Germanic Lexicon Project
How to digitize a text

Previous Up Next

Part 1: Data entry

Typing

Although most texts are digitized using scanning and OCR, you can hand-type a text if you prefer. This is generally slower, but you might prefer a low-tech approach or might not have access to scanning and OCR.

The glossary to Bright's An Anglo-Saxon Reader was entered by typing. Back in 1999, I organized volunteers thru the ANSAX-L mailing list. I xeroxed the glossary and mailed 6 xeroxed pages to each volunteer thru the U.S. Postal Service. I asked the volunteers to email the typed text back to me. I joined the pages into one document and regularized the character encoding.

At this writing (2004), I would only consider typing in a case where OCR is impractical, as in the case of handwritten notes. It's true that OCR usually gives degraded results on old yellowed books typeset in archaic typefaces, especially when there are lots of special non-English characters; but I still find it to be much less effort to correct the errors than to type the whole thing. But, if you prefer to type, go ahead.

Scanning

An ordinary inexpensive flatbed scanner works just fine when scanning for OCR, but it is slow (you might be able to scan 1 or 2 pages per minute). I use a networked office copier which can scan as quickly as it can make copies (if I put sheets in the document feeder, it can scan around 35 pages a minute; but of course it's slower if I have to turn the pages of a book).

I usually scan both the right and left pages together as one image, except in rare cases where it's such an unusually large book which won't fit on the glass. I use Photoshop to split the picture into two after I scan, as described below.

I recommend at least 300 dpi (dots per inch) as the scanning resolution; the higher the resolution, the better the results from an OCR program.

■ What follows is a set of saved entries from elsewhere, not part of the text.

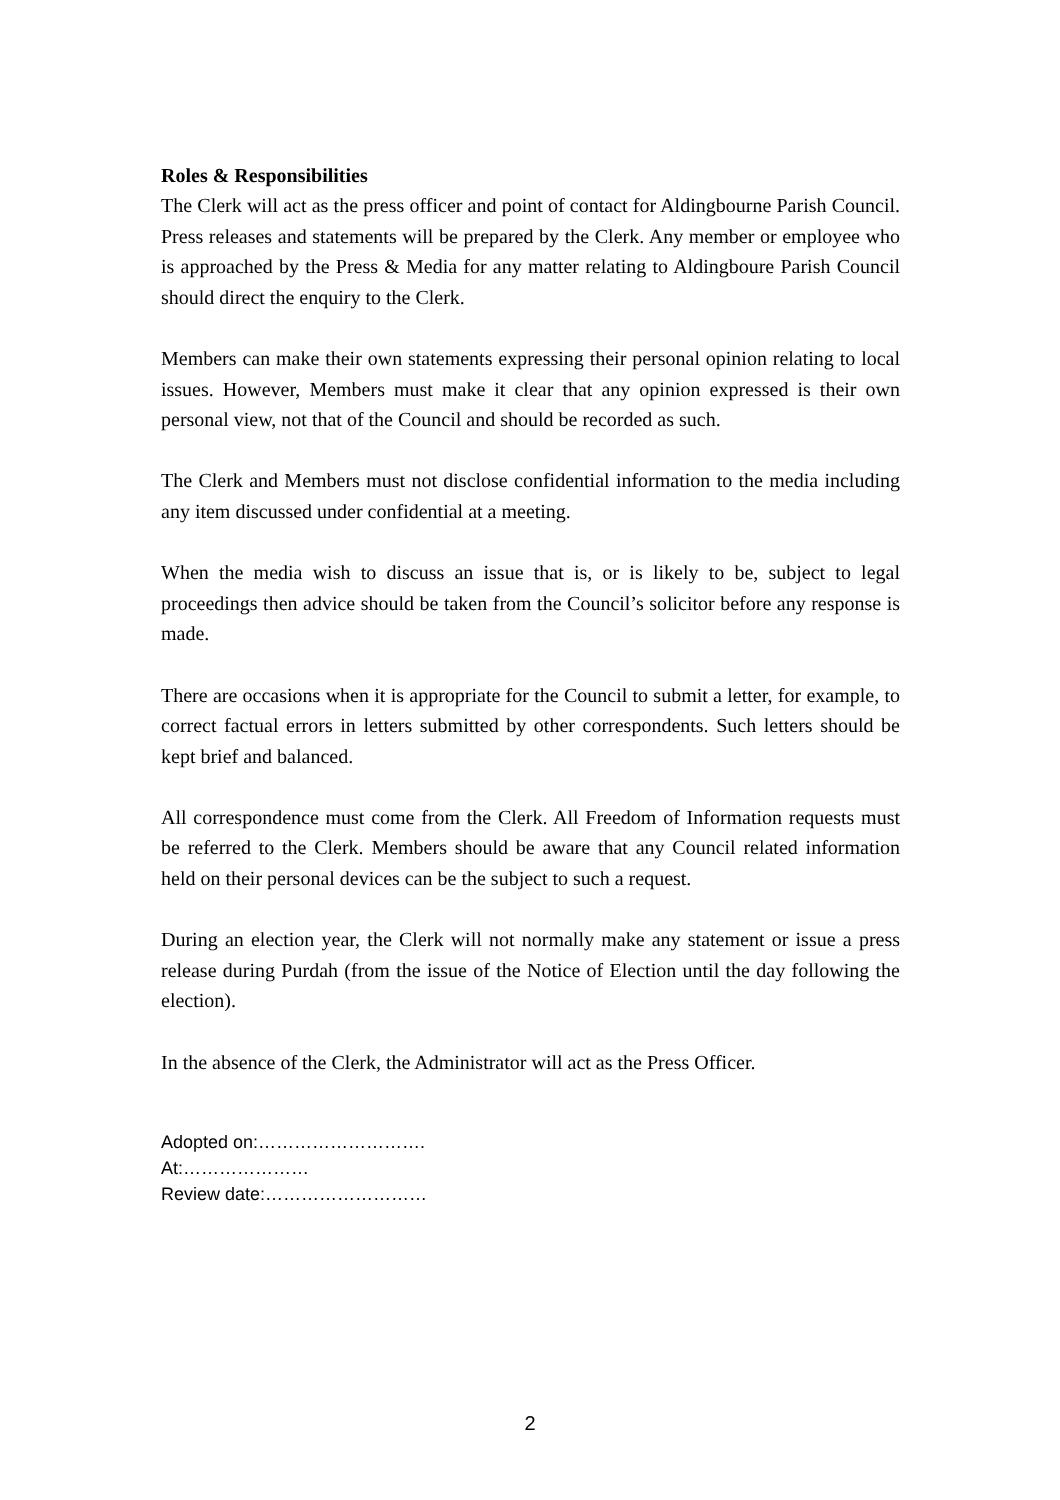Roles & Responsibilities
The Clerk will act as the press officer and point of contact for Aldingbourne Parish Council. Press releases and statements will be prepared by the Clerk. Any member or employee who is approached by the Press & Media for any matter relating to Aldingboure Parish Council should direct the enquiry to the Clerk.
Members can make their own statements expressing their personal opinion relating to local issues. However, Members must make it clear that any opinion expressed is their own personal view, not that of the Council and should be recorded as such.
The Clerk and Members must not disclose confidential information to the media including any item discussed under confidential at a meeting.
When the media wish to discuss an issue that is, or is likely to be, subject to legal proceedings then advice should be taken from the Council’s solicitor before any response is made.
There are occasions when it is appropriate for the Council to submit a letter, for example, to correct factual errors in letters submitted by other correspondents. Such letters should be kept brief and balanced.
All correspondence must come from the Clerk. All Freedom of Information requests must be referred to the Clerk. Members should be aware that any Council related information held on their personal devices can be the subject to such a request.
During an election year, the Clerk will not normally make any statement or issue a press release during Purdah (from the issue of the Notice of Election until the day following the election).
In the absence of the Clerk, the Administrator will act as the Press Officer.
Adopted on:……………………….
At:…………………
Review date:………………………
2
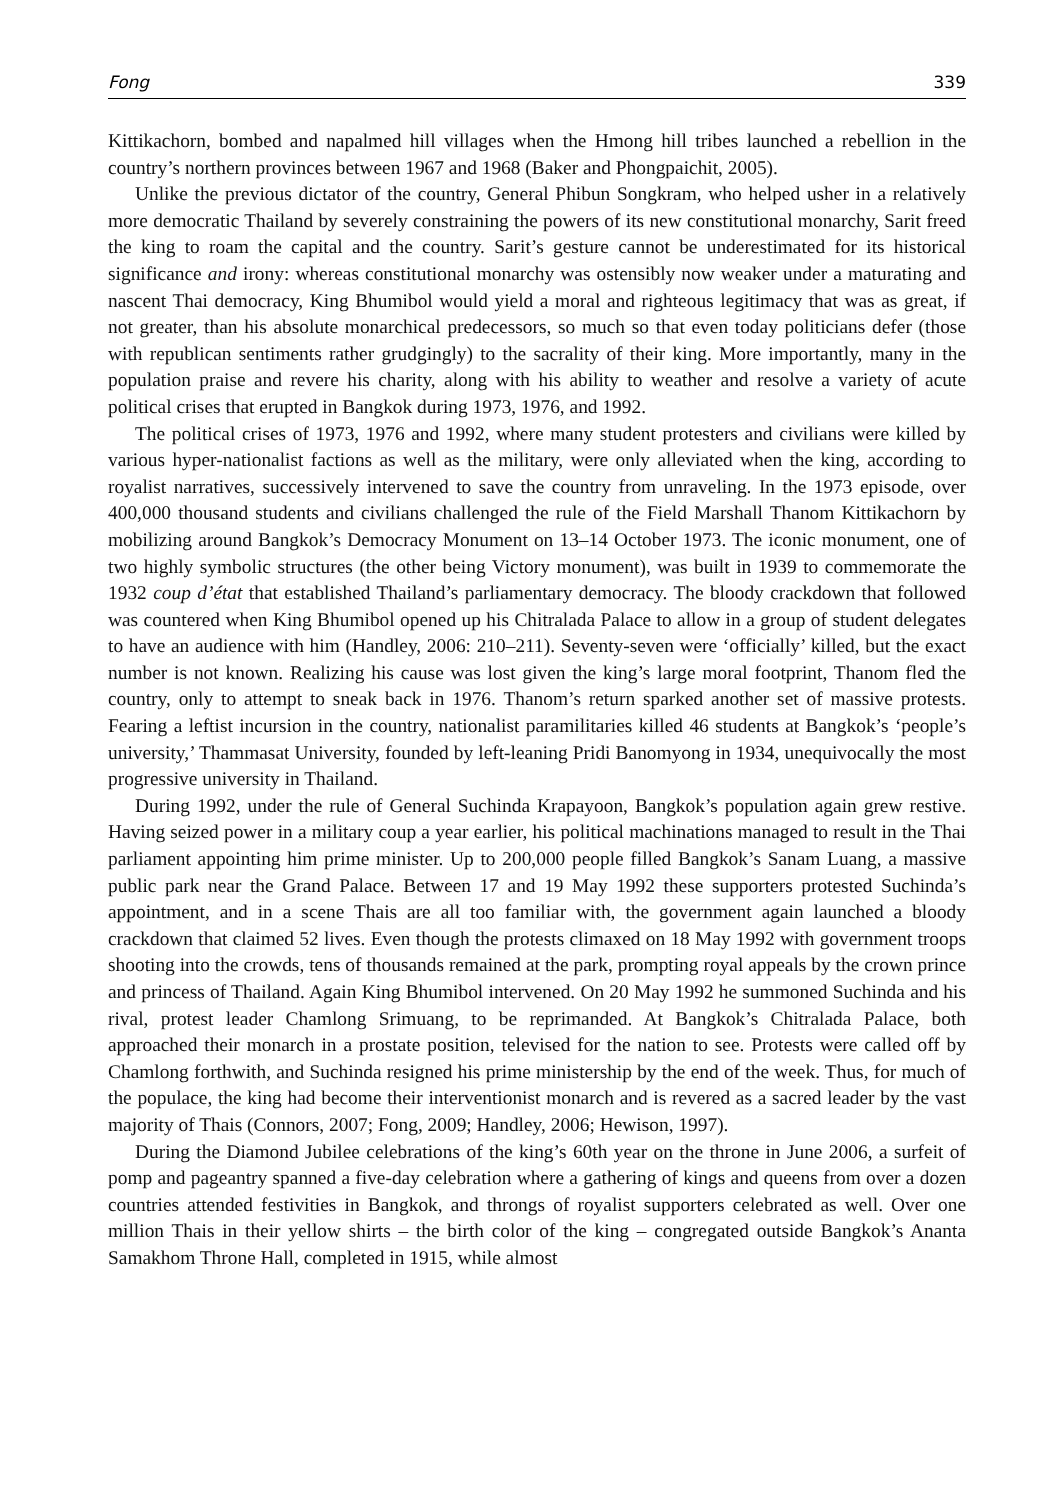Fong 339
Kittikachorn, bombed and napalmed hill villages when the Hmong hill tribes launched a rebellion in the country’s northern provinces between 1967 and 1968 (Baker and Phongpaichit, 2005).
Unlike the previous dictator of the country, General Phibun Songkram, who helped usher in a relatively more democratic Thailand by severely constraining the powers of its new constitutional monarchy, Sarit freed the king to roam the capital and the country. Sarit’s gesture cannot be underestimated for its historical significance and irony: whereas constitutional monarchy was ostensibly now weaker under a maturating and nascent Thai democracy, King Bhumibol would yield a moral and righteous legitimacy that was as great, if not greater, than his absolute monarchical predecessors, so much so that even today politicians defer (those with republican sentiments rather grudgingly) to the sacrality of their king. More importantly, many in the population praise and revere his charity, along with his ability to weather and resolve a variety of acute political crises that erupted in Bangkok during 1973, 1976, and 1992.
The political crises of 1973, 1976 and 1992, where many student protesters and civilians were killed by various hyper-nationalist factions as well as the military, were only alleviated when the king, according to royalist narratives, successively intervened to save the country from unraveling. In the 1973 episode, over 400,000 thousand students and civilians challenged the rule of the Field Marshall Thanom Kittikachorn by mobilizing around Bangkok’s Democracy Monument on 13–14 October 1973. The iconic monument, one of two highly symbolic structures (the other being Victory monument), was built in 1939 to commemorate the 1932 coup d’état that established Thailand’s parliamentary democracy. The bloody crackdown that followed was countered when King Bhumibol opened up his Chitralada Palace to allow in a group of student delegates to have an audience with him (Handley, 2006: 210–211). Seventy-seven were ‘officially’ killed, but the exact number is not known. Realizing his cause was lost given the king’s large moral footprint, Thanom fled the country, only to attempt to sneak back in 1976. Thanom’s return sparked another set of massive protests. Fearing a leftist incursion in the country, nationalist paramilitaries killed 46 students at Bangkok’s ‘people’s university,’ Thammasat University, founded by left-leaning Pridi Banomyong in 1934, unequivocally the most progressive university in Thailand.
During 1992, under the rule of General Suchinda Krapayoon, Bangkok’s population again grew restive. Having seized power in a military coup a year earlier, his political machinations managed to result in the Thai parliament appointing him prime minister. Up to 200,000 people filled Bangkok’s Sanam Luang, a massive public park near the Grand Palace. Between 17 and 19 May 1992 these supporters protested Suchinda’s appointment, and in a scene Thais are all too familiar with, the government again launched a bloody crackdown that claimed 52 lives. Even though the protests climaxed on 18 May 1992 with government troops shooting into the crowds, tens of thousands remained at the park, prompting royal appeals by the crown prince and princess of Thailand. Again King Bhumibol intervened. On 20 May 1992 he summoned Suchinda and his rival, protest leader Chamlong Srimuang, to be reprimanded. At Bangkok’s Chitralada Palace, both approached their monarch in a prostate position, televised for the nation to see. Protests were called off by Chamlong forthwith, and Suchinda resigned his prime ministership by the end of the week. Thus, for much of the populace, the king had become their interventionist monarch and is revered as a sacred leader by the vast majority of Thais (Connors, 2007; Fong, 2009; Handley, 2006; Hewison, 1997).
During the Diamond Jubilee celebrations of the king’s 60th year on the throne in June 2006, a surfeit of pomp and pageantry spanned a five-day celebration where a gathering of kings and queens from over a dozen countries attended festivities in Bangkok, and throngs of royalist supporters celebrated as well. Over one million Thais in their yellow shirts – the birth color of the king – congregated outside Bangkok’s Ananta Samakhom Throne Hall, completed in 1915, while almost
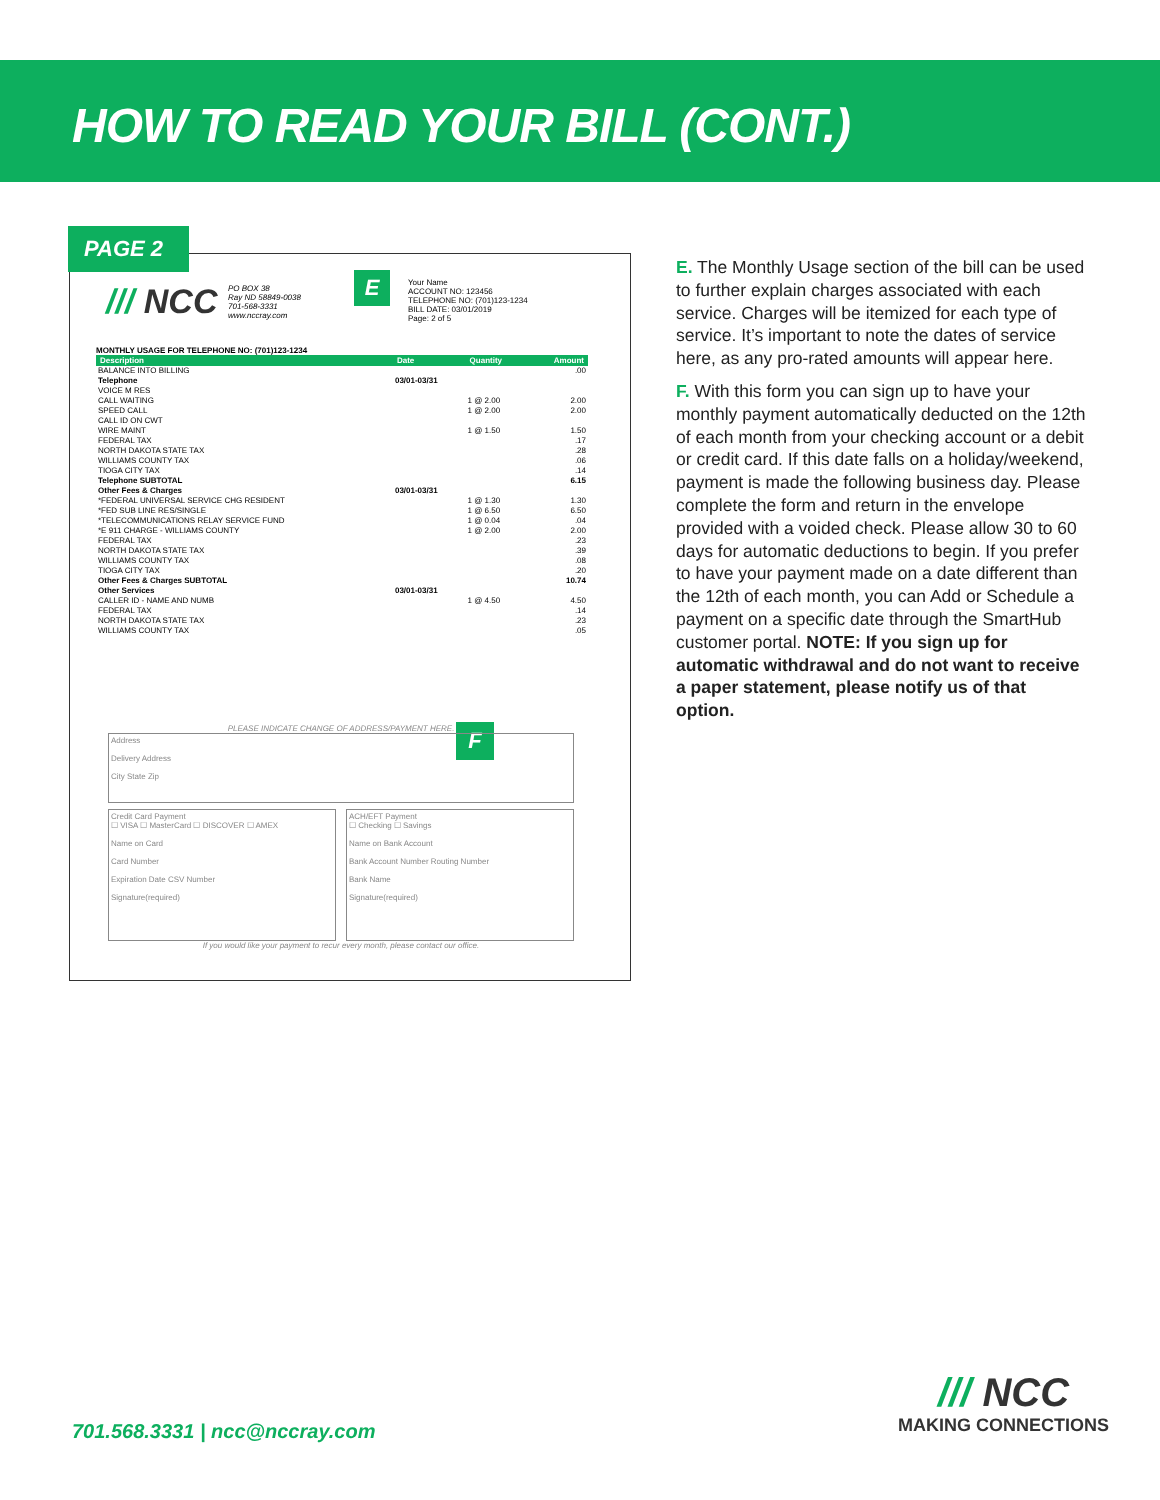HOW TO READ YOUR BILL (CONT.)
PAGE 2
/// NCC
PO BOX 38
Ray ND 58849-0038
701-568-3331
www.nccray.com
E
Your Name
ACCOUNT NO: 123456
TELEPHONE NO: (701)123-1234
BILL DATE: 03/01/2019
Page: 2 of 5
MONTHLY USAGE FOR TELEPHONE NO: (701)123-1234
| Description | Date | Quantity | Amount |
| --- | --- | --- | --- |
| BALANCE INTO BILLING | | | .00 |
| Telephone | 03/01-03/31 | | |
| VOICE M RES | | | |
| CALL WAITING | | 1 @ 2.00 | 2.00 |
| SPEED CALL | | 1 @ 2.00 | 2.00 |
| CALL ID ON CWT | | | |
| WIRE MAINT | | 1 @ 1.50 | 1.50 |
| FEDERAL TAX | | | .17 |
| NORTH DAKOTA STATE TAX | | | .28 |
| WILLIAMS COUNTY TAX | | | .06 |
| TIOGA CITY TAX | | | .14 |
| Telephone SUBTOTAL | | | 6.15 |
| Other Fees & Charges | 03/01-03/31 | | |
| *FEDERAL UNIVERSAL SERVICE CHG RESIDENT | | 1 @ 1.30 | 1.30 |
| *FED SUB LINE RES/SINGLE | | 1 @ 6.50 | 6.50 |
| *TELECOMMUNICATIONS RELAY SERVICE FUND | | 1 @ 0.04 | .04 |
| *E 911 CHARGE - WILLIAMS COUNTY | | 1 @ 2.00 | 2.00 |
| FEDERAL TAX | | | .23 |
| NORTH DAKOTA STATE TAX | | | .39 |
| WILLIAMS COUNTY TAX | | | .08 |
| TIOGA CITY TAX | | | .20 |
| Other Fees & Charges SUBTOTAL | | | 10.74 |
| Other Services | 03/01-03/31 | | |
| CALLER ID - NAME AND NUMB | | 1 @ 4.50 | 4.50 |
| FEDERAL TAX | | | .14 |
| NORTH DAKOTA STATE TAX | | | .23 |
| WILLIAMS COUNTY TAX | | | .05 |
F
PLEASE INDICATE CHANGE OF ADDRESS/PAYMENT HERE.
Address
Delivery Address
City State Zip
Credit Card Payment
☐ VISA ☐ MasterCard ☐ DISCOVER ☐ AMEX
Name on Card
Card Number
Expiration Date CSV Number
Signature(required)
ACH/EFT Payment
☐ Checking ☐ Savings
Name on Bank Account
Bank Account Number Routing Number
Bank Name
Signature(required)
If you would like your payment to recur every month, please contact our office.
E. The Monthly Usage section of the bill can be used to further explain charges associated with each service. Charges will be itemized for each type of service. It’s important to note the dates of service here, as any pro-rated amounts will appear here.
F. With this form you can sign up to have your monthly payment automatically deducted on the 12th of each month from your checking account or a debit or credit card. If this date falls on a holiday/weekend, payment is made the following business day. Please complete the form and return in the envelope provided with a voided check. Please allow 30 to 60 days for automatic deductions to begin. If you prefer to have your payment made on a date different than the 12th of each month, you can Add or Schedule a payment on a specific date through the SmartHub customer portal. NOTE: If you sign up for automatic withdrawal and do not want to receive a paper statement, please notify us of that option.
701.568.3331 | ncc@nccray.com
/// NCC
MAKING CONNECTIONS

It is really worth it to spend some time experimenting with the different scanning settings; I've found that despeckling in particular gives greatly improved OCR results. TIFF is the most commonly used file format for scanning and OCR.

Renaming files

After you have done the scanning, I strongly recommend renaming your image files so that the filenames match the page numbers. This takes some time, but it will save you many headaches later, and is also a good way to find out which pages you have missed before you return the library book which took two weeks to get thru Interlibrary Loan.

Another page in this About section describes a scheme for naming files so that the pages stay in the right order, which is very helpful.

Post-processing the images

Altho it is not strictly necessary, I recommend doing some post-processing on your images. One thing you can do is to divide the left and right pages into separate files. I usually make two little batch-mode macros in Photoshop to do this, one macro for the left page and one for the right. I leave an ample margin when setting the crop area, since each page is always positioned a little differently when you scan.

When I split the left and right pages into separate files using Photoshop, I put the right-side (odd-numbered) pages in a separate directory. Then I run a little script I wrote which renames each file by adding one to the number in the filename, so that b0004.tiff becomes b0005.tiff.

Then you can hand-process each image to un-tilt the text and to crop away the dark margins, which takes me a few hours for an average book (I am sure that a fully automated image processing solution must be possible; if you know of one, please let me know). Getting rid of the margins makes the files smaller, which is a consideration if you're going to be publicly posting the page images. The way I do this myself is to use the drag tool to drag the whole image so that the upper left corner of the text is lined up with the upper left corner of the image border. Then I run a batch macro to crop away the right and bottom portions of each image.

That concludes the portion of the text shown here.